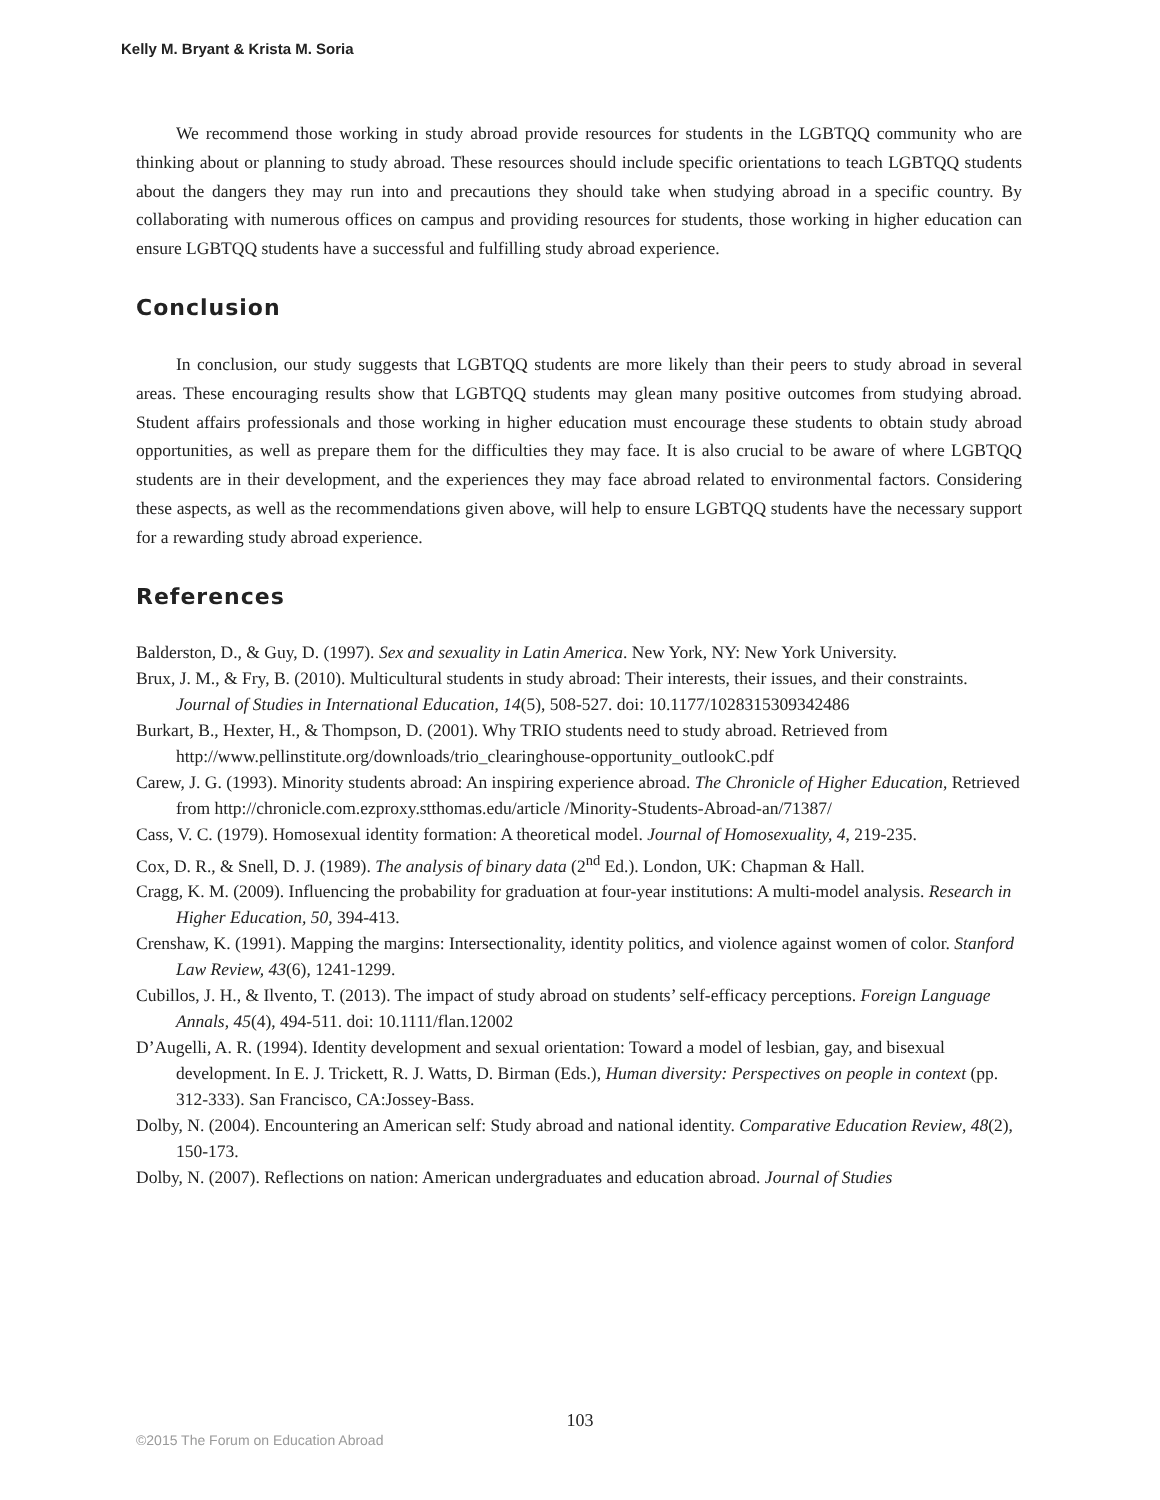Kelly M. Bryant & Krista M. Soria
We recommend those working in study abroad provide resources for students in the LGBTQQ community who are thinking about or planning to study abroad. These resources should include specific orientations to teach LGBTQQ students about the dangers they may run into and precautions they should take when studying abroad in a specific country. By collaborating with numerous offices on campus and providing resources for students, those working in higher education can ensure LGBTQQ students have a successful and fulfilling study abroad experience.
Conclusion
In conclusion, our study suggests that LGBTQQ students are more likely than their peers to study abroad in several areas. These encouraging results show that LGBTQQ students may glean many positive outcomes from studying abroad. Student affairs professionals and those working in higher education must encourage these students to obtain study abroad opportunities, as well as prepare them for the difficulties they may face. It is also crucial to be aware of where LGBTQQ students are in their development, and the experiences they may face abroad related to environmental factors. Considering these aspects, as well as the recommendations given above, will help to ensure LGBTQQ students have the necessary support for a rewarding study abroad experience.
References
Balderston, D., & Guy, D. (1997). Sex and sexuality in Latin America. New York, NY: New York University.
Brux, J. M., & Fry, B. (2010). Multicultural students in study abroad: Their interests, their issues, and their constraints. Journal of Studies in International Education, 14(5), 508-527. doi: 10.1177/1028315309342486
Burkart, B., Hexter, H., & Thompson, D. (2001). Why TRIO students need to study abroad. Retrieved from http://www.pellinstitute.org/downloads/trio_clearinghouse-opportunity_outlookC.pdf
Carew, J. G. (1993). Minority students abroad: An inspiring experience abroad. The Chronicle of Higher Education, Retrieved from http://chronicle.com.ezproxy.stthomas.edu/article /Minority-Students-Abroad-an/71387/
Cass, V. C. (1979). Homosexual identity formation: A theoretical model. Journal of Homosexuality, 4, 219-235.
Cox, D. R., & Snell, D. J. (1989). The analysis of binary data (2<sup>nd</sup> Ed.). London, UK: Chapman & Hall.
Cragg, K. M. (2009). Influencing the probability for graduation at four-year institutions: A multi-model analysis. Research in Higher Education, 50, 394-413.
Crenshaw, K. (1991). Mapping the margins: Intersectionality, identity politics, and violence against women of color. Stanford Law Review, 43(6), 1241-1299.
Cubillos, J. H., & Ilvento, T. (2013). The impact of study abroad on students’ self-efficacy perceptions. Foreign Language Annals, 45(4), 494-511. doi: 10.1111/flan.12002
D’Augelli, A. R. (1994). Identity development and sexual orientation: Toward a model of lesbian, gay, and bisexual development. In E. J. Trickett, R. J. Watts, D. Birman (Eds.), Human diversity: Perspectives on people in context (pp. 312-333). San Francisco, CA:Jossey-Bass.
Dolby, N. (2004). Encountering an American self: Study abroad and national identity. Comparative Education Review, 48(2), 150-173.
Dolby, N. (2007). Reflections on nation: American undergraduates and education abroad. Journal of Studies
103
©2015 The Forum on Education Abroad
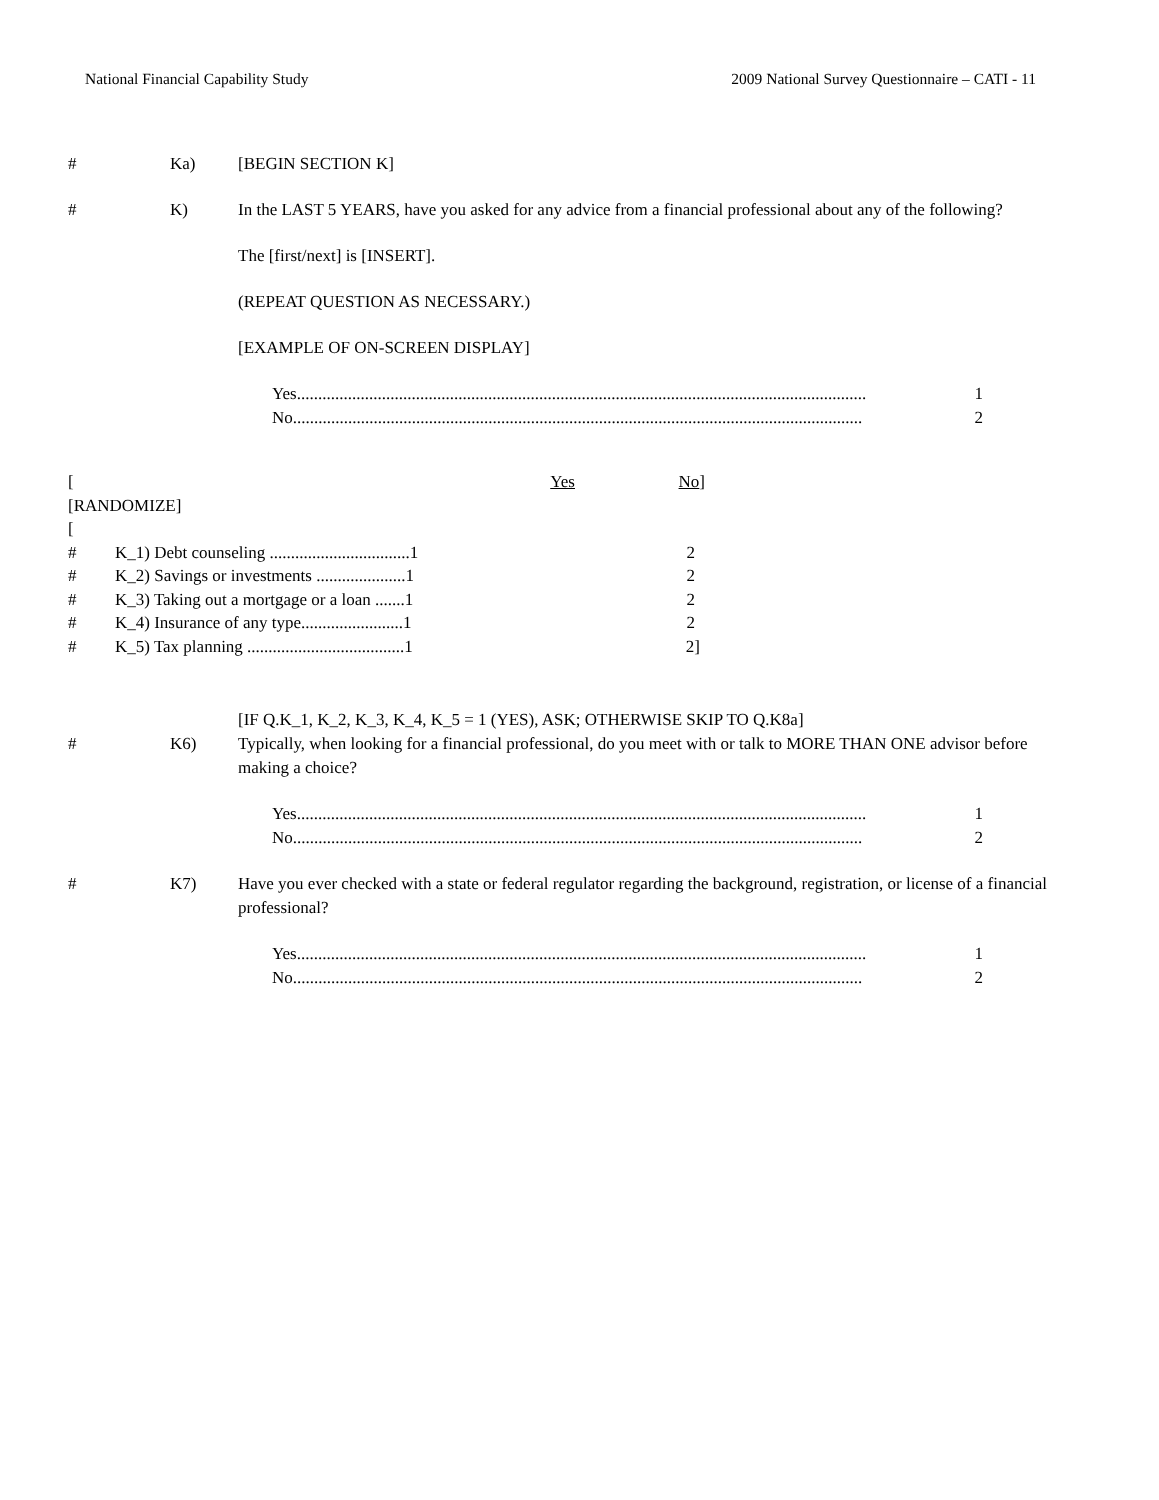National Financial Capability Study 2009 National Survey Questionnaire – CATI - 11
# Ka) [BEGIN SECTION K]
# K) In the LAST 5 YEARS, have you asked for any advice from a financial professional about any of the following?
The [first/next] is [INSERT].
(REPEAT QUESTION AS NECESSARY.)
[EXAMPLE OF ON-SCREEN DISPLAY]
Yes...................................................................................................................................... 1
No...................................................................................................................................... 2
| [ | | Yes | No ] |
| [RANDOMIZE] | | | |
| [ | | | |
| # | K_1) Debt counseling .................................1 | | 2 |
| # | K_2) Savings or investments .....................1 | | 2 |
| # | K_3) Taking out a mortgage or a loan .......1 | | 2 |
| # | K_4) Insurance of any type........................1 | | 2 |
| # | K_5) Tax planning .....................................1 | | 2] |
[IF Q.K_1, K_2, K_3, K_4, K_5 = 1 (YES), ASK; OTHERWISE SKIP TO Q.K8a]
# K6) Typically, when looking for a financial professional, do you meet with or talk to MORE THAN ONE advisor before making a choice?
Yes...................................................................................................................................... 1
No...................................................................................................................................... 2
# K7) Have you ever checked with a state or federal regulator regarding the background, registration, or license of a financial professional?
Yes...................................................................................................................................... 1
No...................................................................................................................................... 2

------------------------------------

> THE PROBLEM
Extract from the data every line where "Dolby" shows up.

> EXPECTED ANSWER
Dolby, N. (2004). Encountering an American self: Study abroad and national identity. Comparative Education Review, 48(2), 150-173.
Dolby, N. (2007). Reflections on nation: American undergraduates and education abroad. Journal of Studies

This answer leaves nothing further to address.